Иван Тимофеевич снова увидел Марию, которая все еще дергалась и тихо плакала. Он подобрался к ней и протянул руку, чтобы увести ее от этих обезумевших людей. Она не узнала его, посмотрела покрасневшими круглыми глазами и вдруг испуганно закричала:
— Сатана, сатана, сатана!
Поняв свое бессилие, Чепиков нащупал дверь и вывалился в коридор. Добрался до комнатки, которую отвели ему с Марией, и, повалившись на узенькую кровать, долго не мог прийти в себя.
Сколько прошло времени, когда появилась Мария, он не помнил. Ее привели под руки Ганна и Федора и положили на соседнюю кровать. Когда они ушли, Чепиков наклонился над женой. Она была белая как стена, холодный пот покрывал ее лоб и щеки.
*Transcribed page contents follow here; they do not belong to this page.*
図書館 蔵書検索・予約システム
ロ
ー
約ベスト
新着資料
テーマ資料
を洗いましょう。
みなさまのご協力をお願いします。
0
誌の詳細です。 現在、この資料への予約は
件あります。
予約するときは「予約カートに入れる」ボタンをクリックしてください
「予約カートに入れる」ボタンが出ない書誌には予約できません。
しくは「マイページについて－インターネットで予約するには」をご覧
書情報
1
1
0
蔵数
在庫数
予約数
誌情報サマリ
Он погладил расплетенные светлые косы, коснулся плеча:
— Марусенька, Марусенька… поедем домой!
Мария приоткрыла глаза, подняла тяжелые набрякшие веки. Она не узнавала мужа, обводила его безумным взглядом, который затем наполнился ужасом.
— Изыди, изыди, сатана! — И, обессиленная, отбросилась на подушку…
В Вербивку возвратились среди ночи. Чепикову пришлось побегать, прежде чем он нашел машину и умолил шофера отвезти его и жену, которая, как он объяснил, внезапно заболела, домой. И зарекся, что никогда больше не пустит Марию в город…
II
В райотделе произошло чрезвычайное происшествие — подследственный Чепиков пытался покончить самоубийством.
Коваля подняли среди ночи, и когда он пришел, в кабинете Литвина уже было полно людей.
Майор сидел за столом какой-то подавленный и взъерошенный. Увидев Коваля, он негромко и, как показалось подполковнику, утомленно проговорил:
— Полюбуйтесь! — Чепиков сидел возле стены, глаза закрыты, голова откинута назад. — Сердцем чуял, что с ним не оберешься беды…
Литвин уже вылил гнев на дежурного по райотделу, который не устерег Чепикова в камере, — снял его с поста, пообещал строго наказать. И теперь несколько отошел.
— Вздумал! — горько продолжал Литвин. — Вешаться ему, видишь ли, захотелось!.. Разорвал белье, сплел веревку — и за решетку… Ну, скажите на милость, Дмитрий Иванович, какой набитый дурак!..
В присутствии представителя министерства случившееся приобретало некую особую масштабность, и это больше всего беспокоило Литвина.